*WHAT YOU HAVE TO DO*:
Below are the records; copy each line in them that holds the word "에너지를".

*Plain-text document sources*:
========================================

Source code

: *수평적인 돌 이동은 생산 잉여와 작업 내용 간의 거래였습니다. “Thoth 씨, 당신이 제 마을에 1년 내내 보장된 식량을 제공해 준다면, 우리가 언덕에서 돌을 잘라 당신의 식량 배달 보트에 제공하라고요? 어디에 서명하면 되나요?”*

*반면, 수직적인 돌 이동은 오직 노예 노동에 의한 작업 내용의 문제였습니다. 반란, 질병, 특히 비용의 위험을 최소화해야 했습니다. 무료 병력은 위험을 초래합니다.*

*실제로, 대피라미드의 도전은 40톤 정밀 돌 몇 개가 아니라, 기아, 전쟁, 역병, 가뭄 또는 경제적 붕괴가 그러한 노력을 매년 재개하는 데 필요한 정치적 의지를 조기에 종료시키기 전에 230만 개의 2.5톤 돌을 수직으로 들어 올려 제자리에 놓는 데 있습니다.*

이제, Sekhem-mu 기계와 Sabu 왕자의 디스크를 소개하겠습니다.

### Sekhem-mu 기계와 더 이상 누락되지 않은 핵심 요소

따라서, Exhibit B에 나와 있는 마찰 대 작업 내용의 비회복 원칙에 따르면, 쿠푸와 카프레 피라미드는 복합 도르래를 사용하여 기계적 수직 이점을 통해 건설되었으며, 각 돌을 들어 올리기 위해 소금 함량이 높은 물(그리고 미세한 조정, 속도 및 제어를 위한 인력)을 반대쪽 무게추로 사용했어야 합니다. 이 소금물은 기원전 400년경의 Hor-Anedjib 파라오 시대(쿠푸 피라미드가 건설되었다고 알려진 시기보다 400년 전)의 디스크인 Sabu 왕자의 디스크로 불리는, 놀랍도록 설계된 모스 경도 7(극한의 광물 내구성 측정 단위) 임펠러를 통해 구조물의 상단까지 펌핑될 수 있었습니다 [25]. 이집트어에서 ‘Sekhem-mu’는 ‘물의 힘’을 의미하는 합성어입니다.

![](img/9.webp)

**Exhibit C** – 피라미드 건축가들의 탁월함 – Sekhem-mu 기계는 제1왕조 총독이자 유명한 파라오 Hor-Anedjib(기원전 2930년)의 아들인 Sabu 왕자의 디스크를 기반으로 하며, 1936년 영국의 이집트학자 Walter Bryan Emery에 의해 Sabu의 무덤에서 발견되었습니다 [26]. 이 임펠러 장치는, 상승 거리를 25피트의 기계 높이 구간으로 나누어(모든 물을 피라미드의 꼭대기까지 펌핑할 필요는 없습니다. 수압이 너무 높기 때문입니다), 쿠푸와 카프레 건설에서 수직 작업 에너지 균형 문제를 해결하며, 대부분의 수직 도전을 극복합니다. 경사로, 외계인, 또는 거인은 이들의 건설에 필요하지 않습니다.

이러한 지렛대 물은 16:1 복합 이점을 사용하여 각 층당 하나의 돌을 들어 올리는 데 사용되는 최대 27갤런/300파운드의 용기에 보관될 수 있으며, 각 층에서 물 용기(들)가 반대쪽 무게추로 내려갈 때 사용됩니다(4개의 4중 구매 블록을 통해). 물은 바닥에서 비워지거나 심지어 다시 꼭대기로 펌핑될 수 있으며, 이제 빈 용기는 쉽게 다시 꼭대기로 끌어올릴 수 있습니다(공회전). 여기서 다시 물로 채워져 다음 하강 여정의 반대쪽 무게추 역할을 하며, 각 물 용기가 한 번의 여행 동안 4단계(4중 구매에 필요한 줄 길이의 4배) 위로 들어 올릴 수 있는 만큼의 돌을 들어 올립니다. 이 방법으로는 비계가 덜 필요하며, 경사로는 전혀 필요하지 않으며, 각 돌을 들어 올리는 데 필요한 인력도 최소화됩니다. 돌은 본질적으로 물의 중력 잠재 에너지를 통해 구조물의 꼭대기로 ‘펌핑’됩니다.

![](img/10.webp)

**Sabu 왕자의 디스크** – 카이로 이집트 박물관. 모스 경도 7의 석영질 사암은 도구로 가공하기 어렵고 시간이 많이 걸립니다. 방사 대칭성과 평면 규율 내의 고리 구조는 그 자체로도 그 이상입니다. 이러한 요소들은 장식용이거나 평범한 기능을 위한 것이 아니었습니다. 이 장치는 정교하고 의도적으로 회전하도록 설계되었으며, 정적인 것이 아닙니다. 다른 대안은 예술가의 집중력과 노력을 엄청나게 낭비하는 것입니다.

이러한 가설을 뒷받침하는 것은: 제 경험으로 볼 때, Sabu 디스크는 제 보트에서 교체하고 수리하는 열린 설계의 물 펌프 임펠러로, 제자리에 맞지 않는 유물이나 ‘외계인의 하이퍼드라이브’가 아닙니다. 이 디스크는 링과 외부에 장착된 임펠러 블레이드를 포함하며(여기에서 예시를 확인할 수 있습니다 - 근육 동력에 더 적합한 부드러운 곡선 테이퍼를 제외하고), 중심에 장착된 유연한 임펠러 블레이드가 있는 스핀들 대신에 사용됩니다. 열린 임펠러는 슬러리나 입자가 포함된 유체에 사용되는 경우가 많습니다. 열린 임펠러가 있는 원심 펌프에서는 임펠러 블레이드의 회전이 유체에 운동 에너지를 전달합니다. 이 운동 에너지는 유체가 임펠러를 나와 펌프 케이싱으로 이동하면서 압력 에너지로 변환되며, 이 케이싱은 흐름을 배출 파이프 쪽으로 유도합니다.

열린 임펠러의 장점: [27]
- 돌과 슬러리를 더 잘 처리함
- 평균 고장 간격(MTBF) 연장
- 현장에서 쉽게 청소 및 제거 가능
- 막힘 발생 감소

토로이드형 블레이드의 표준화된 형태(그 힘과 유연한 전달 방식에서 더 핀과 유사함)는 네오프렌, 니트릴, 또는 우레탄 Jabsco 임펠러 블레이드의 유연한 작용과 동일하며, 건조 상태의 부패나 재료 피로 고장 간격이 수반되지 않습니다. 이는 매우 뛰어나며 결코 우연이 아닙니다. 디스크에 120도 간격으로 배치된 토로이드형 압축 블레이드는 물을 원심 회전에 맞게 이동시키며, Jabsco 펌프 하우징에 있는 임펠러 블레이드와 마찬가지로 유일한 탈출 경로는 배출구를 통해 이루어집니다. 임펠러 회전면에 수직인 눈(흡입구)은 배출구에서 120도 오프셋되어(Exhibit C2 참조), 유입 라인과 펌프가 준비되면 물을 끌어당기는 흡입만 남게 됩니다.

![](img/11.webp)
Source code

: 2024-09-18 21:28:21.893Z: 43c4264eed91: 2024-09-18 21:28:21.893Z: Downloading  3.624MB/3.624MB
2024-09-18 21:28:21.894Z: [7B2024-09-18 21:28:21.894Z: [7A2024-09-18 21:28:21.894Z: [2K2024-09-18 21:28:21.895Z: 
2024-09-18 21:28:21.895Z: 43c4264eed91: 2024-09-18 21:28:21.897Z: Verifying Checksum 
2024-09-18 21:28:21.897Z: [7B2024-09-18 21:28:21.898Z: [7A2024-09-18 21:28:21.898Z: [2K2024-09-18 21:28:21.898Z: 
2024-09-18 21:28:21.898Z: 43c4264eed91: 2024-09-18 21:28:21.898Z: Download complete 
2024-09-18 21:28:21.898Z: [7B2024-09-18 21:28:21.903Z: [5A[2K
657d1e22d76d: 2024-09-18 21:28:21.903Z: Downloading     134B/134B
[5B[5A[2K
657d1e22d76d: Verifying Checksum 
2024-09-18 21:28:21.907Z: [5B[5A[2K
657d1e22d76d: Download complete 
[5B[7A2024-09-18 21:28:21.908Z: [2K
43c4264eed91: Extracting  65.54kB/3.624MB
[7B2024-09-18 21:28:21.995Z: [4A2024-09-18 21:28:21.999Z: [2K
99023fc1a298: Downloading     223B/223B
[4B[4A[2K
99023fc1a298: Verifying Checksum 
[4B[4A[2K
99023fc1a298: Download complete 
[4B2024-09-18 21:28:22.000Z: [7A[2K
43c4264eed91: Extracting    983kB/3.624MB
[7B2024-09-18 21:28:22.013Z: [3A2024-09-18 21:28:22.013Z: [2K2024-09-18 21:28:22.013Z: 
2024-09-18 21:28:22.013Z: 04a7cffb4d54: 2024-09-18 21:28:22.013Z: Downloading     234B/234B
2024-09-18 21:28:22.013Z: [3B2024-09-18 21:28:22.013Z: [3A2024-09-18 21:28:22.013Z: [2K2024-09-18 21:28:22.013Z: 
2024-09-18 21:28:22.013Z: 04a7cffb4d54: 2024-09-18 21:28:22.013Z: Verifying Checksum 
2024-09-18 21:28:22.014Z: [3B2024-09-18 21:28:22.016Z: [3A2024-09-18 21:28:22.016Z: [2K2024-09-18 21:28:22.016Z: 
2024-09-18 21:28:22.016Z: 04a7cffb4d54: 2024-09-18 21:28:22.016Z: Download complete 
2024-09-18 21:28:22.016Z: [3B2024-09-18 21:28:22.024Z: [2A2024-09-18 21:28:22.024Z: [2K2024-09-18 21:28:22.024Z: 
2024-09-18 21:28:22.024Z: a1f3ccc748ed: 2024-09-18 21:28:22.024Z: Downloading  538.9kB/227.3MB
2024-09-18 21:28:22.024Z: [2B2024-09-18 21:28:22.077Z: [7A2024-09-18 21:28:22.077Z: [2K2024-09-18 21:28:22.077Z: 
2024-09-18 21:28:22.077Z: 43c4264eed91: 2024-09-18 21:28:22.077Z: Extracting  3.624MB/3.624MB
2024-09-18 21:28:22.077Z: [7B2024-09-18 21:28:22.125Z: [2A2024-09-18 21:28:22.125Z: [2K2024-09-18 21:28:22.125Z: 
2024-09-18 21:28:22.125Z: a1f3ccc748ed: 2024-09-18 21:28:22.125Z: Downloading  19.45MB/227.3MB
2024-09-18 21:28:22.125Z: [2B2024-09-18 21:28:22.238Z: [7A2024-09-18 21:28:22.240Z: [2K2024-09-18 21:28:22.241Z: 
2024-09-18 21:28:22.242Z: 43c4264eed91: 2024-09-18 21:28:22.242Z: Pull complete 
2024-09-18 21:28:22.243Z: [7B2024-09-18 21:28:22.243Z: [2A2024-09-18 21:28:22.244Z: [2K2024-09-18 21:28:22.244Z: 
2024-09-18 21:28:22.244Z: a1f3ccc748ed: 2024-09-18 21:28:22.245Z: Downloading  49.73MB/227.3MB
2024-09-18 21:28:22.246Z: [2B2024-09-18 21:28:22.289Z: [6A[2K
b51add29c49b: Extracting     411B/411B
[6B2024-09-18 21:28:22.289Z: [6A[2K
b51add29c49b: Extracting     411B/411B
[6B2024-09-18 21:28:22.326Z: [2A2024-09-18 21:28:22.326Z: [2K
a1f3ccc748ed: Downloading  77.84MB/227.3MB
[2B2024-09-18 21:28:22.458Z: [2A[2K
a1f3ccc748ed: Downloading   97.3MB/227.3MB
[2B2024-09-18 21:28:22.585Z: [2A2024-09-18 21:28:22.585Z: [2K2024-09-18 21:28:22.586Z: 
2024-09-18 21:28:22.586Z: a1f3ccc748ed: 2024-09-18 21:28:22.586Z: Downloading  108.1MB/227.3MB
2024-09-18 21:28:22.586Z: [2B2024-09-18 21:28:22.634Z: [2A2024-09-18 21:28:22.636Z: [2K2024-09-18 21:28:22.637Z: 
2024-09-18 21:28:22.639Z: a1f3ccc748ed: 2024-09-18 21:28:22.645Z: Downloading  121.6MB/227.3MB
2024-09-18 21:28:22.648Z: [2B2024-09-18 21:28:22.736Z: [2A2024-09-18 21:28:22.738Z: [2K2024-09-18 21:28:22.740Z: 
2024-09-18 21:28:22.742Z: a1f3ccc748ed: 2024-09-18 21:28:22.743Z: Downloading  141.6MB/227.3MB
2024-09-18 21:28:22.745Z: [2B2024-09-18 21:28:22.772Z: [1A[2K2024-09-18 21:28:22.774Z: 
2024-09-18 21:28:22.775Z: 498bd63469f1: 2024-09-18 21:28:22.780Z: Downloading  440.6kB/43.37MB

========================================

*WORKED SOLUTION*:
이러한 지렛대 물은 16:1 복합 이점을 사용하여 각 층당 하나의 돌을 들어 올리는 데 사용되는 최대 27갤런/300파운드의 용기에 보관될 수 있으며, 각 층에서 물 용기(들)가 반대쪽 무게추로 내려갈 때 사용됩니다(4개의 4중 구매 블록을 통해). 물은 바닥에서 비워지거나 심지어 다시 꼭대기로 펌핑될 수 있으며, 이제 빈 용기는 쉽게 다시 꼭대기로 끌어올릴 수 있습니다(공회전). 여기서 다시 물로 채워져 다음 하강 여정의 반대쪽 무게추 역할을 하며, 각 물 용기가 한 번의 여행 동안 4단계(4중 구매에 필요한 줄 길이의 4배) 위로 들어 올릴 수 있는 만큼의 돌을 들어 올립니다. 이 방법으로는 비계가 덜 필요하며, 경사로는 전혀 필요하지 않으며, 각 돌을 들어 올리는 데 필요한 인력도 최소화됩니다. 돌은 본질적으로 물의 중력 잠재 에너지를 통해 구조물의 꼭대기로 ‘펌핑’됩니다.
이러한 가설을 뒷받침하는 것은: 제 경험으로 볼 때, Sabu 디스크는 제 보트에서 교체하고 수리하는 열린 설계의 물 펌프 임펠러로, 제자리에 맞지 않는 유물이나 ‘외계인의 하이퍼드라이브’가 아닙니다. 이 디스크는 링과 외부에 장착된 임펠러 블레이드를 포함하며(여기에서 예시를 확인할 수 있습니다 - 근육 동력에 더 적합한 부드러운 곡선 테이퍼를 제외하고), 중심에 장착된 유연한 임펠러 블레이드가 있는 스핀들 대신에 사용됩니다. 열린 임펠러는 슬러리나 입자가 포함된 유체에 사용되는 경우가 많습니다. 열린 임펠러가 있는 원심 펌프에서는 임펠러 블레이드의 회전이 유체에 운동 에너지를 전달합니다. 이 운동 에너지는 유체가 임펠러를 나와 펌프 케이싱으로 이동하면서 압력 에너지로 변환되며, 이 케이싱은 흐름을 배출 파이프 쪽으로 유도합니다.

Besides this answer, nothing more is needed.